The controversy goes back to last June, when Inman got fed up with his comics appearing on user-generated humor site FunnyJunk, often without attribution.

"I realize that trying to police copyright infringement on the internet is like strolling into the Vietnamese jungle circa 1964 and politely asking everyone to use squirt guns," he wrote in a blog post last year. "I know that if FunnyJunk disappeared, 50 other clones would pop up to take its place overnight, but I felt I had to say something about what they're doing."


So he said something, which included negative comments about FunnyJunk's business model:

Gather funny pictures from around the internet

Host them on FunnyJunk.com

Slather them in advertising

If someone claims copyright infringement, throw your hands up in the air and exclaim "It was our users who uploaded your photos! We had nothing to do with it! We're innocent!"

Cash six-figure advertising checks from other artists' stolen material
The war between FunnyJunk and The Oatmeal passed quickly. FunnyJunk removed many of The Oatmeal's comics, and a site admin noted that FunnyJunk "has been around for 10 years. It is not a run by not [sic] scam operation that steals content for advertising profits... The site barely affords to stay alive as it is and has enough problems."

The dispute died off, another entry in the long series of skirmishes between creators and user-generated content sites on the Internet.
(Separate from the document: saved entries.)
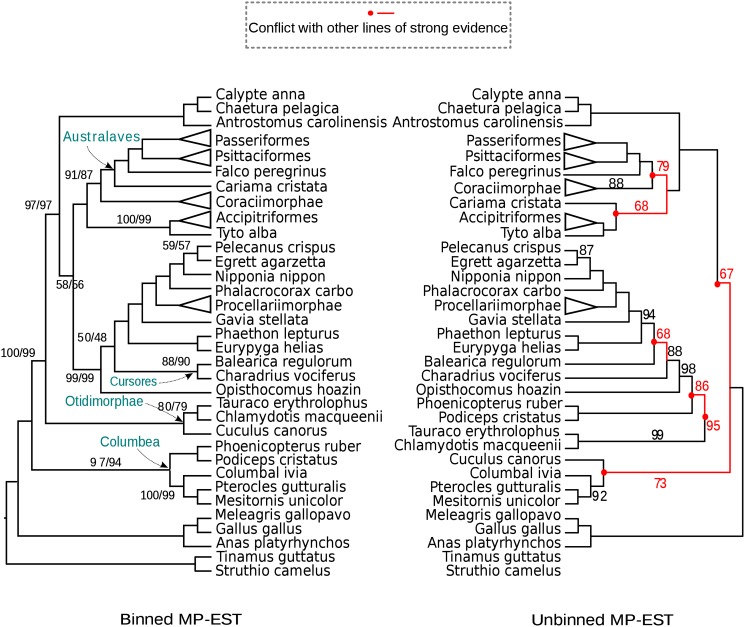
Trees computed on the avian biological dataset using MP-EST on MLBS gene trees.We show results with weighted and unweighted binning (left), and unbinned analyses (right). We used 50% bootstrap support threshold for binning. Supergene trees were estimated using fully partitioned analyses. MP-EST with weighted and unweighted binning returned the same tree. The branches on the binned MP-EST tree are labeled with two support values side by side: the first is for unweighted binning and the second is for weighted binning; branches without designation have 100% support. Branches in red indicate contradictions to known subgroups.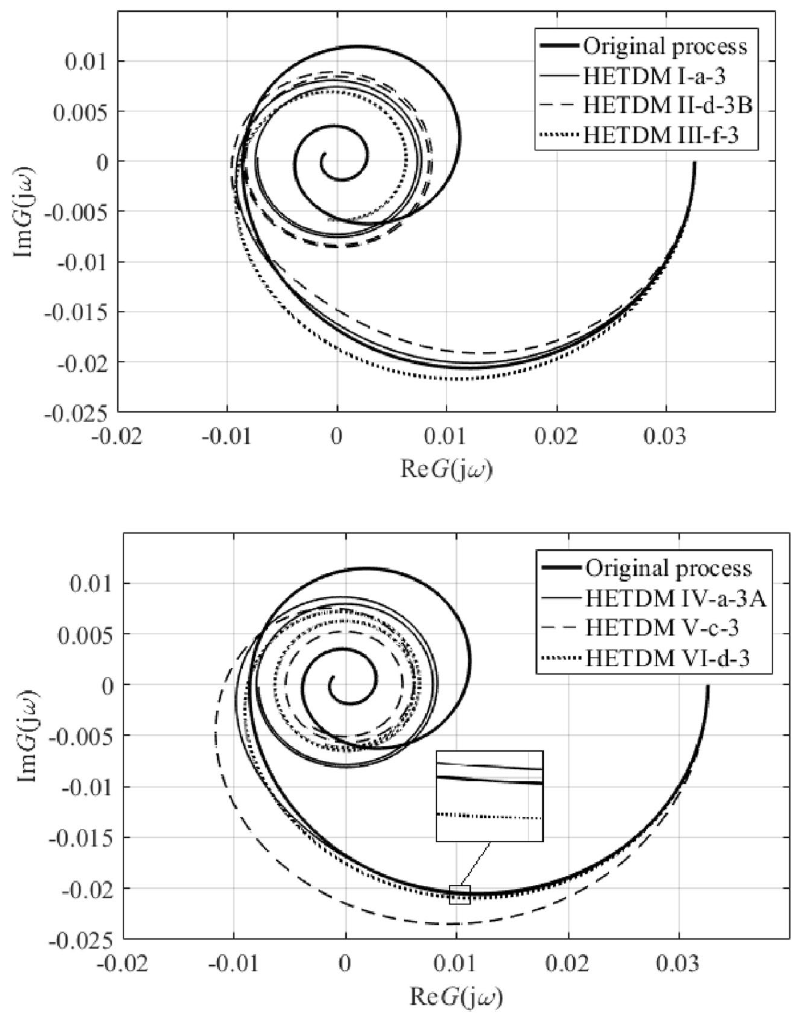
Figure 18. Comparison of selected HETDM Nyquist plots (vs. the original process response)—NM method used for complete transfer function parameters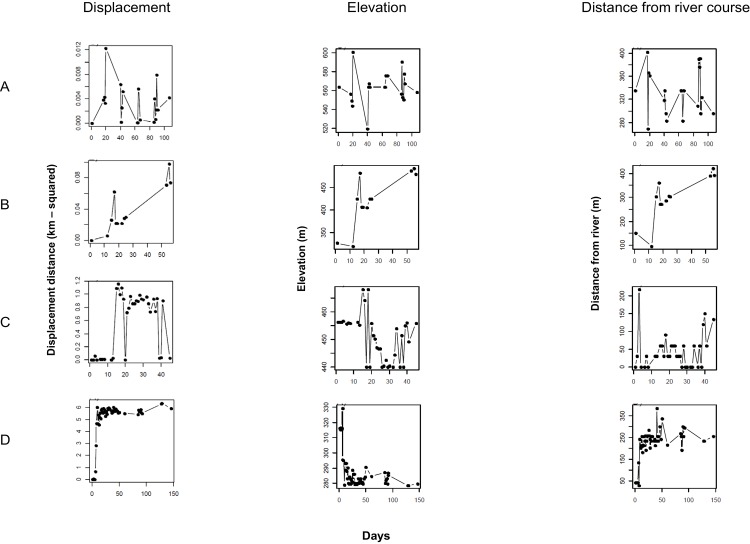
Example of changes in possum movement patterns over time.Data represent changes in the squared displacement over time (left hand column), and changes in elevation and distance from the main river at the Upper Ahaura site (right hand two columns) over time of mean daily locations for: (A) an adult male with a settled home range; (B) an adult female with a shifting home range; (C) a sub-adult male showing exploratory movements, and; (D) a sub-adult male dispersing a long distance. Note the different scales for the y-axes.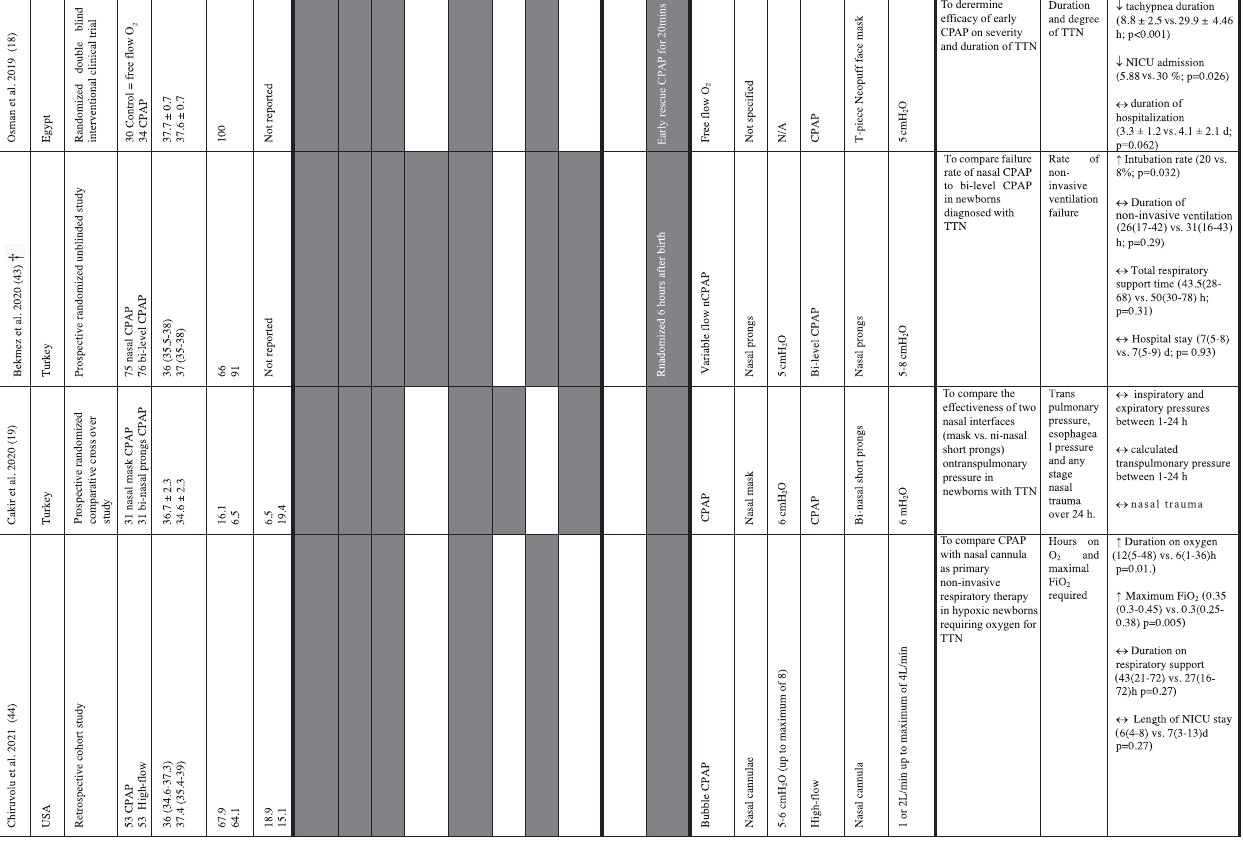
Summary of study demographics, TTN diagnostic characteristics, variables in delivery of intervention and study outcome between standard management and intervention. Studies are listed in chronological order to provide insights into approaches over time. Characteristics reported as per individual studies are presented in table as text or grey shaded squares. Data were expressed as mean ± SD unless otherwise indicated as # mean ± SEM; † median (interquartile range). CPAP, continuous positive airway pressure; HFPV, high-frequency percussive ventilation; NIMV, nasal intermittent mandatory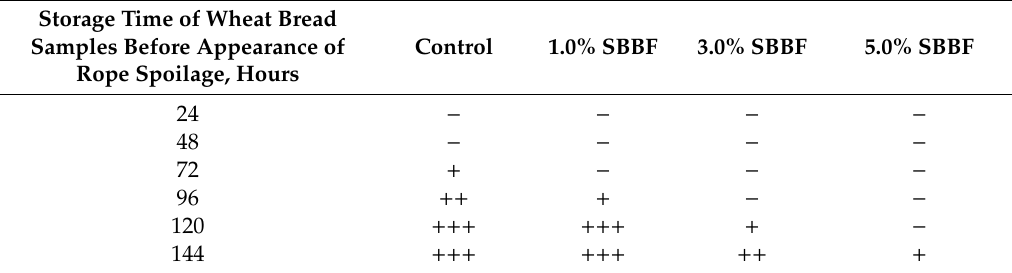
Table 5. The influence of sea buckthorn berry flour on the development of rope spoilage during wheat bread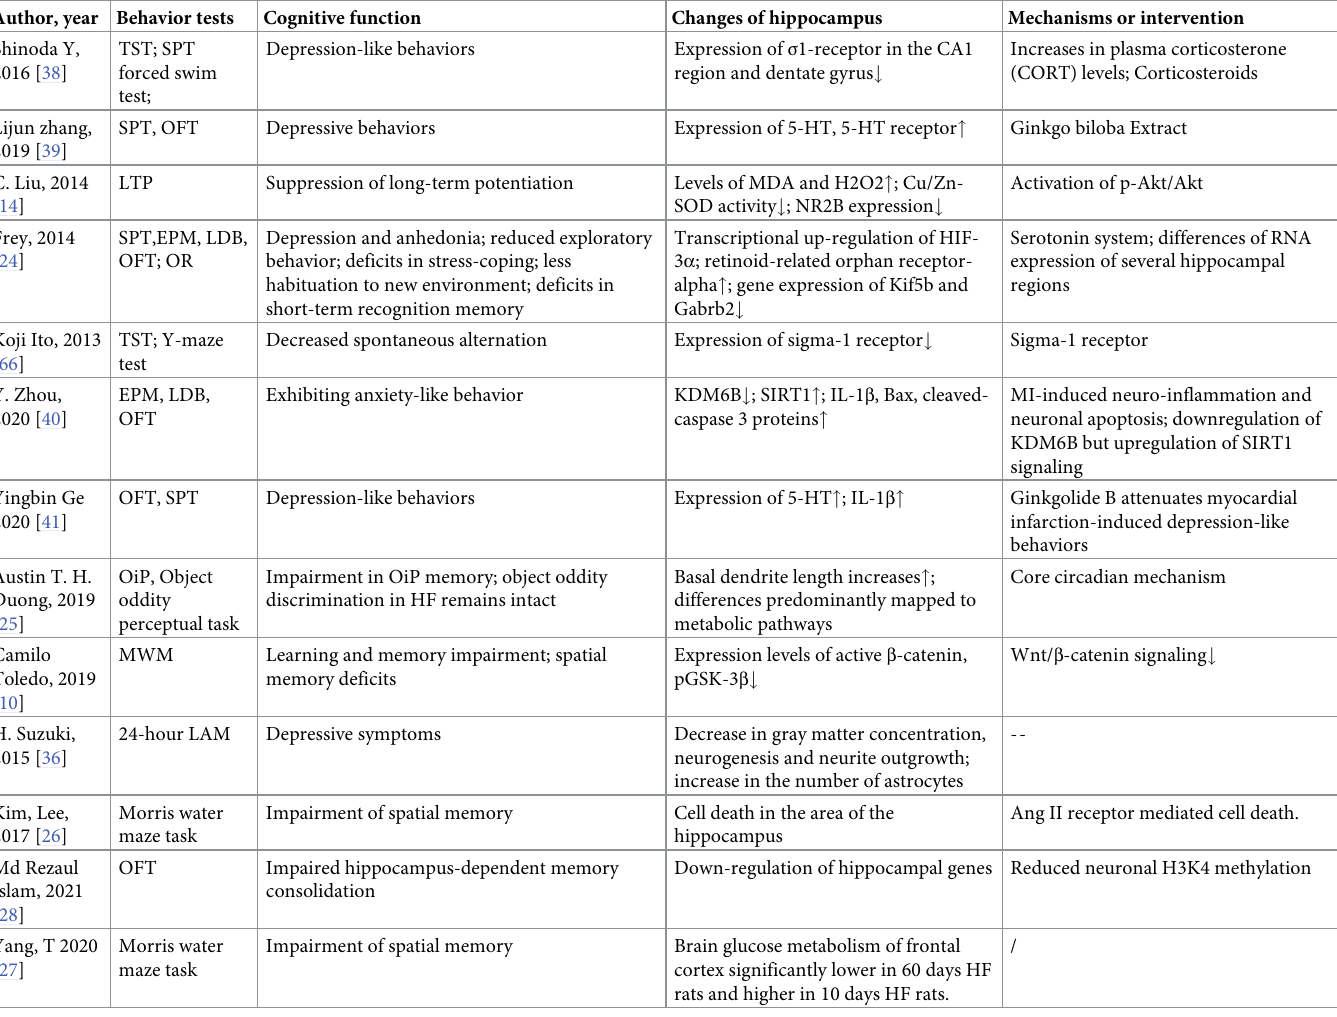
Table 7. Characteristics of cognitive function and hippocampal and frontal lobe changes of HF rats in included experimental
Inman thought everything was over, until June 2 brought him a letter from lawyer Charles Carreon, who said he was representing FunnyJunk.

That little excerpt above about FunnyJunk's business model? Defamation, said Carreon, who demanded that Inman remove every reference to FunnyJunk from his website—and "deliver to me a check in the amount of $20,000 payable to the order of FunnyJunk, LLC."

FunnyJunk's position was that it was just like YouTube; sure, users upload (and re-upload...) infringing content, but FunnyJunk takes it down when notified. Inman's comments, and the resulting controversy, were bad for (an entirely legal) business.

Inman's position was that he can't spend his life doing this, and that the site is profiting off his work. Thus, the demand that he pay them $20,000 felt particularly galling.

FunnyJunk made its decision—to target Inman with a lawyer and perhaps a lawsuit should he fail to comply—and Inman made his. His plan was to raise the money requested by FunnyJunk, take a photo of it, and mail the photo of the cash along with the pic of Carreon's (purported) mother seducing a rather complacent-looking bear. The actual cash would be split evenly and sent to the National Wildlife Federation and the American Cancer Society. ("Think of the sexy bears!" said the donation button. "Think of the shitty cancer!")

Though Inman gave himself two weeks to raise the money, Operation BearLove Good, Cancer Bad blew through its goal. "Holy shit $20,000 in 64 minutes!" wrote Inman as people funded him in an hour. "YOU PEOPLE ARE AMAZING."